Functional dependencies question

[Andrew J Bromage]

G'day all.

On Tue, May 13, 2003 at 08:58:35AM +0100, Simon Peyton-Jones wrote:

> Think of it like this.  Should this be acceptable?
> 
> 	f :: a -> a -> a
> 	f x y = x && y

No, because (&&) is not defined on anything but Bool.

> Your signature is
> 	bar :: (Foo Char t) => t
> and we know (from the instance decl) that t must be Bool.

Even if we don't have the instance declaration, we know that t
must be some unique type because of the fundep.  (Of course that
type may be polymorphic, which probably complicates things.)

> It is undoubtedly odd that adding an instance declaration makes a legal
> program illegal, and that might be a reason for relaxing the rule... but
> it's not entirely easy to implement such a relaxation.

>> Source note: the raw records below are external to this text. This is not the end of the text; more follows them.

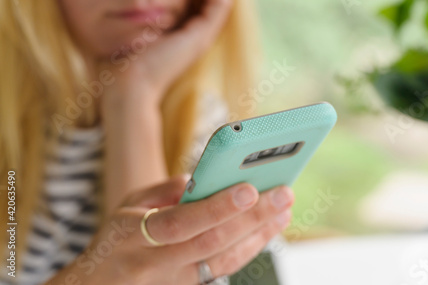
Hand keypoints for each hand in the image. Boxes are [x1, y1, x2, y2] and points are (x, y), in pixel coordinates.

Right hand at [50, 176, 293, 284]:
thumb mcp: (129, 204)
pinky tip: (268, 230)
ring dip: (260, 234)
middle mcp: (158, 262)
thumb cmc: (117, 236)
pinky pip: (225, 269)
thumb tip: (204, 179)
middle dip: (253, 217)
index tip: (249, 189)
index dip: (217, 207)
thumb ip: (165, 191)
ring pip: (225, 260)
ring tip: (284, 210)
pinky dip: (250, 248)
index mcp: (136, 234)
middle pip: (213, 242)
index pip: (183, 222)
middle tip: (284, 194)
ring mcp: (176, 280)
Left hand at [99, 0, 232, 110]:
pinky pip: (220, 2)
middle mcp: (197, 36)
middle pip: (213, 0)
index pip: (200, 3)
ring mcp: (202, 37)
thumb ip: (139, 13)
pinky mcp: (202, 36)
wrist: (128, 84)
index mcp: (183, 36)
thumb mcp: (132, 30)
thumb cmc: (123, 60)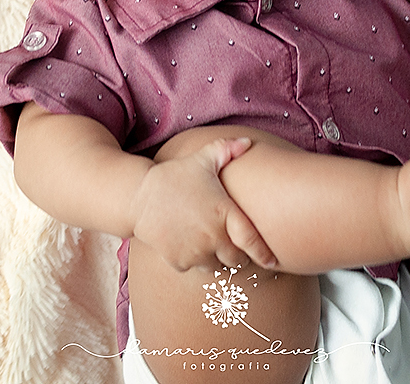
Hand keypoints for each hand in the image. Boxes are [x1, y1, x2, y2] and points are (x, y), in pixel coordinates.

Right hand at [130, 137, 276, 272]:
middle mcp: (213, 236)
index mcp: (224, 213)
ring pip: (217, 267)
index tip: (272, 262)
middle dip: (238, 256)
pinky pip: (195, 268)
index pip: (251, 241)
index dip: (264, 254)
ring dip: (217, 259)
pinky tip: (189, 245)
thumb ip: (227, 150)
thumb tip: (248, 141)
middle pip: (237, 260)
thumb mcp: (202, 159)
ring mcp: (196, 251)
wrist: (138, 195)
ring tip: (211, 245)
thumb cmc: (174, 176)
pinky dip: (195, 261)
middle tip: (234, 248)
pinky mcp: (179, 261)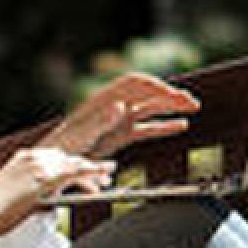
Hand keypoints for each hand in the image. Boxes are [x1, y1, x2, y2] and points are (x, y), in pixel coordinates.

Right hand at [0, 147, 113, 247]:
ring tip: (109, 177)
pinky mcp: (47, 177)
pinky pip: (77, 172)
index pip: (55, 157)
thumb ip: (34, 193)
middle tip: (105, 174)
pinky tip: (103, 178)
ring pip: (75, 164)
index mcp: (23, 158)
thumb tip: (50, 200)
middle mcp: (33, 156)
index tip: (84, 168)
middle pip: (68, 158)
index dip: (72, 163)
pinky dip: (92, 173)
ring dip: (94, 169)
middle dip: (87, 165)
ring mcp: (40, 165)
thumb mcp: (15, 196)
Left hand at [43, 72, 198, 157]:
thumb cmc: (64, 147)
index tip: (173, 95)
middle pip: (148, 93)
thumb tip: (120, 105)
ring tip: (193, 107)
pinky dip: (165, 126)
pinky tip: (181, 125)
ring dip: (171, 106)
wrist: (54, 164)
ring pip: (151, 108)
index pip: (135, 84)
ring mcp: (119, 120)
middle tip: (192, 102)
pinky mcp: (121, 135)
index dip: (156, 87)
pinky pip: (148, 128)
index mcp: (105, 101)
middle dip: (170, 95)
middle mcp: (114, 106)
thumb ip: (101, 121)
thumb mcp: (81, 134)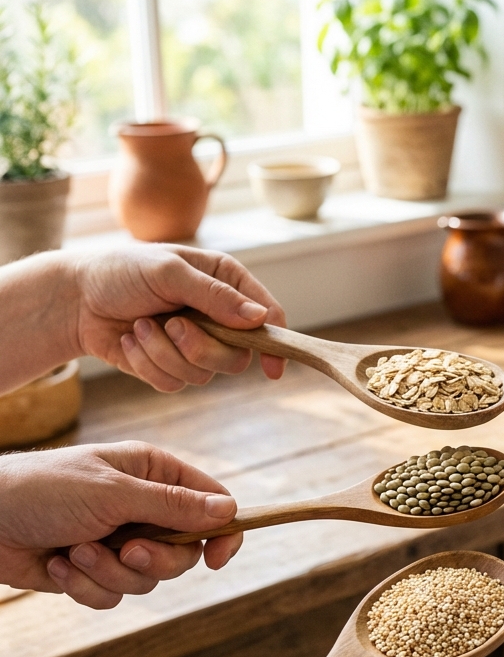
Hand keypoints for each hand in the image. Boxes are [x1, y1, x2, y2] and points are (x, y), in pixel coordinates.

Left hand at [0, 442, 242, 608]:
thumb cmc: (43, 490)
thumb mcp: (114, 493)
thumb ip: (173, 505)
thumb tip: (229, 510)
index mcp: (154, 474)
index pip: (211, 503)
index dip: (221, 532)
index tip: (216, 560)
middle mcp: (143, 507)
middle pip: (184, 550)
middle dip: (153, 559)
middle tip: (125, 551)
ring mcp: (120, 540)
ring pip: (148, 578)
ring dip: (109, 572)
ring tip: (76, 551)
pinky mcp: (95, 570)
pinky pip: (114, 595)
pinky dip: (86, 586)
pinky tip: (58, 564)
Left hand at [72, 243, 286, 390]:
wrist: (74, 299)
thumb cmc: (120, 272)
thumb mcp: (168, 272)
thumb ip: (214, 295)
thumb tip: (258, 318)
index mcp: (225, 283)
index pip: (267, 316)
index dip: (275, 342)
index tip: (273, 368)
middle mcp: (218, 316)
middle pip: (238, 356)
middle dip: (201, 347)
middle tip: (172, 326)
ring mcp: (196, 344)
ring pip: (205, 374)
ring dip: (165, 353)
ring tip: (140, 327)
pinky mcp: (172, 366)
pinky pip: (175, 384)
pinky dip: (148, 365)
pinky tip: (131, 341)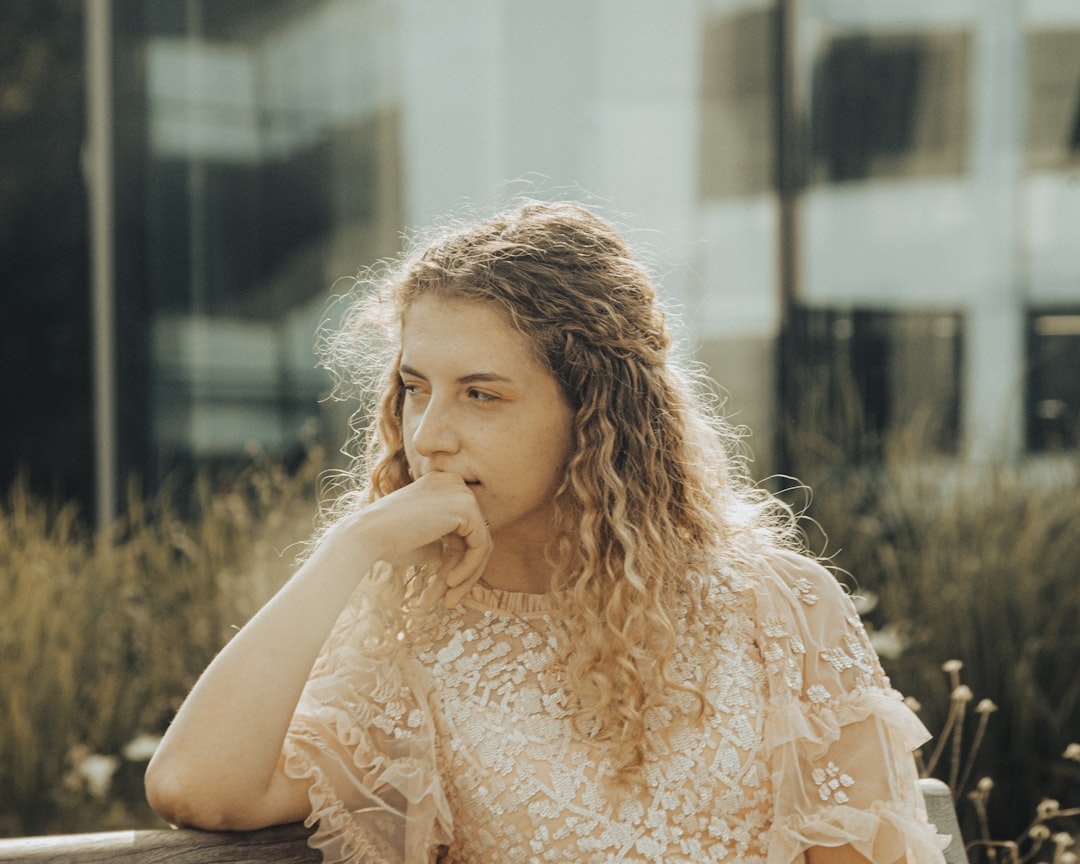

Understood, and I'm not so worried about it now that we've found a
few ways to get around my motivating problem.

BTW, even worse than adding an instance declaration making a legal
program illegal is moving an instance declaration across a module
boundary.  GHC appears perfectly happy with this:

<<
	module Foo where

	class Foo a b | a -> b where
	    foo :: a -> b

	bar :: (Foo Char t) => t
	bar = foo 'a'
>>

<<
	module Bar where

	import Foo

	instance Foo Char Bool where
	    foo a = a == 'a'
>>

<<
	% ghci -fglasgow-exts Bar.hs
	[deletia]
	Ok, modules loaded: Bar, Foo.
	*Bar> :t bar
	bar :: Bool
	*Bar> bar
	True
>>

Cheers,
Andrew Bromage